The gull looked up irascibly.

"Put it properly," he rasped. "If you mean, do I ever get sick from or because of the sea, my answer is no, certainly not. On the other hand, if you are trying to ask, do I ever get sick of the sea, then that's altogether different."

He paused and looked broodingly at the sky.

"I'm fed up with the sea," he continued. "I'd like to retire and settle down. Build a nice little nest somewhere—nothing elaborate, you understand—and take life easy.
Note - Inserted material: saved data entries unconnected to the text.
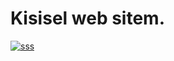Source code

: # Kisisel web sitem.

<a href="https://ibb.co/0s4YTVP" target="_blank"><img src="https://i.ibb.co/Z24c51y/sss.jpg" alt="sss" border="0"></a>

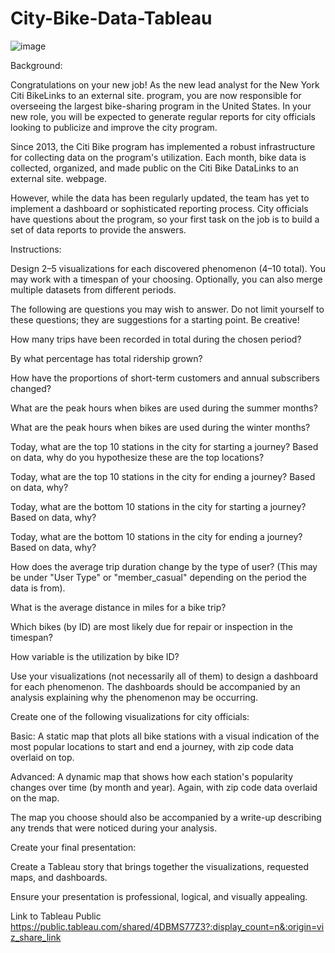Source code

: # City-Bike-Data-Tableau
![image](https://github.com/GabrelleaNorman/City-Bike-Data-Tableau/assets/130908954/09999d8a-9742-4740-b8fd-65d25ab3d31a)

Background:

Congratulations on your new job! As the new lead analyst for the New York Citi BikeLinks to an external site. program, you are now responsible for overseeing the largest bike-sharing program in the United States. In your new role, you will be expected to generate regular reports for city officials looking to publicize and improve the city program.

Since 2013, the Citi Bike program has implemented a robust infrastructure for collecting data on the program's utilization. Each month, bike data is collected, organized, and made public on the Citi Bike DataLinks to an external site. webpage.

However, while the data has been regularly updated, the team has yet to implement a dashboard or sophisticated reporting process. City officials have questions about the program, so your first task on the job is to build a set of data reports to provide the answers.

Instructions:

Design 2–5 visualizations for each discovered phenomenon (4–10 total). You may work with a timespan of your choosing. Optionally, you can also merge multiple datasets from different periods.

The following are questions you may wish to answer. Do not limit yourself to these questions; they are suggestions for a starting point. Be creative!

  How many trips have been recorded in total during the chosen period?

  By what percentage has total ridership grown?

  How have the proportions of short-term customers and annual subscribers changed?

  What are the peak hours when bikes are used during the summer months?

  What are the peak hours when bikes are used during the winter months?

  Today, what are the top 10 stations in the city for starting a journey? Based on data, why do you hypothesize these are the top locations?

  Today, what are the top 10 stations in the city for ending a journey? Based on data, why?

  Today, what are the bottom 10 stations in the city for starting a journey? Based on data, why?

  Today, what are the bottom 10 stations in the city for ending a journey? Based on data, why?

  How does the average trip duration change by the type of user? (This may be under "User Type" or "member_casual" depending on the period the data is from).

  What is the average distance in miles for a bike trip?

  Which bikes (by ID) are most likely due for repair or inspection in the timespan?

  How variable is the utilization by bike ID?

Use your visualizations (not necessarily all of them) to design a dashboard for each phenomenon. The dashboards should be accompanied by an analysis explaining why the phenomenon may be occurring.

Create one of the following visualizations for city officials:

  Basic: A static map that plots all bike stations with a visual indication of the most popular locations to start and end a journey, with zip code data overlaid on top.

  Advanced: A dynamic map that shows how each station's popularity changes over time (by month and year). Again, with zip code data overlaid on the map.

The map you choose should also be accompanied by a write-up describing any trends that were noticed during your analysis.

Create your final presentation:

Create a Tableau story that brings together the visualizations, requested maps, and dashboards.

Ensure your presentation is professional, logical, and visually appealing.

Link to Tableau Public https://public.tableau.com/shared/4DBMS77Z3?:display_count=n&:origin=viz_share_link 


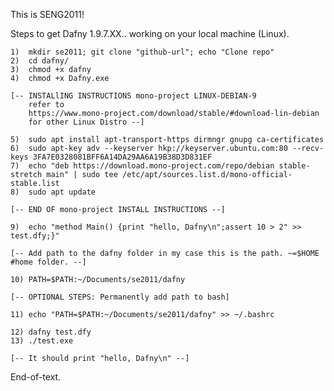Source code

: This is SENG2011!

Steps to get Dafny 1.9.7.XX.. working on your local machine (Linux).

	1)	mkdir se2011; git clone "github-url"; echo "Clone repo"
	2)	cd dafny/
	3)	chmod +x dafny
	4)	chmod +x Dafny.exe
	
	[-- INSTALlING INSTRUCTIONS mono-project LINUX-DEBIAN-9
	    refer to
	    https://www.mono-project.com/download/stable/#download-lin-debian
	    for other Linux Distro --]
	
	5)	sudo apt install apt-transport-https dirmngr gnupg ca-certificates
	6)	sudo apt-key adv --keyserver hkp://keyserver.ubuntu.com:80 --recv-keys 3FA7E0328081BFF6A14DA29AA6A19B38D3D831EF
	7)	echo "deb https://download.mono-project.com/repo/debian stable-stretch main" | sudo tee /etc/apt/sources.list.d/mono-official-stable.list
	8)	sudo apt update

	[-- END OF mono-project INSTALL INSTRUCTIONS --]

	9)	echo "method Main() {print "hello, Dafny\n";assert 10 > 2" >> test.dfy;}"
	
	[-- Add path to the dafny folder in my case this is the path. ~=$HOME #home folder. --]

	10)	PATH=$PATH:~/Documents/se2011/dafny

	[-- OPTIONAL STEPS: Permanently add path to bash]
	
	11)	echo "PATH=$PATH:~/Documents/se2011/dafny" >> ~/.bashrc

	12)	dafny test.dfy
	13)	./test.exe

	[-- It should print "hello, Dafny\n" --]

End-of-text.
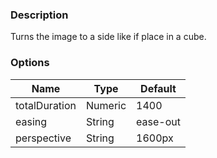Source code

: ---
---

### Description
Turns the image to a side like if place in a cube.

### Options
| Name | Type | Default |
|------|------|---------|
| totalDuration | Numeric | 1400 |
| easing | String | ease-out |
| perspective | String | 1600px |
I've been following the sea all my life, and now I'm about through with it I'd like to pass my few remaining years on shore. It's a dog's life for a gull."

"Why don't you retire?" asked Mr. Lamb. He was almost sorry for the old bird.

"Got to get my living, gotten I?" snapped the other.

"Haven't I," Mr. Lamb suggested mildly.

The old gull made an unpleasantly sarcastic noise.

"You're starting in again, I see," he observed, with a hint of a threat in his voice. "I said 'gotten I,' and I mean 'gotten I.' No good trying to trip me up, you know."

Mr. Lamb once more relapsed into silence. There was nothing to be gained by arguing with this opinionated old bore. Time passed and the sun began to consider the Jersey hills. It had had a full day making the city sweat. Now it was time to close up shop. The old gull stirred and looked at Mr. Lamb.

"Want to go inshore and eat fertiliser?" he asked.

Mr. Lamb shuddered and clung to the herring.

"Thank you, no," he replied when he had a little mastered his nausea. "I've already dined."

"It's swell chow," said the old bird, "but suit yourself. More fertiliser for me. I love it."

He clapped his beak together with repulsive anticipation.

"Well, we'll probably run into each other sometime," he continued. " A big liner goes out to-morrow. Lots of first-class garbage. Probably see you with the mob. So long."

He rose from the water and streamed away inland. Lamb watched him out of sight.

"What an uncouth old devil," he mused.

That night when Sandra was undressing for bed she looked up from her garters and saw a large gull sitting on her window-sill.

"You low-down old loafer," she said, deliberately pulling down the shade. "And I was actually feeling sorry for you."

A loud, ribald squawk clattered in the air, but when she went to the window the gull was gone. She sat for a long time that night looking into the darkness.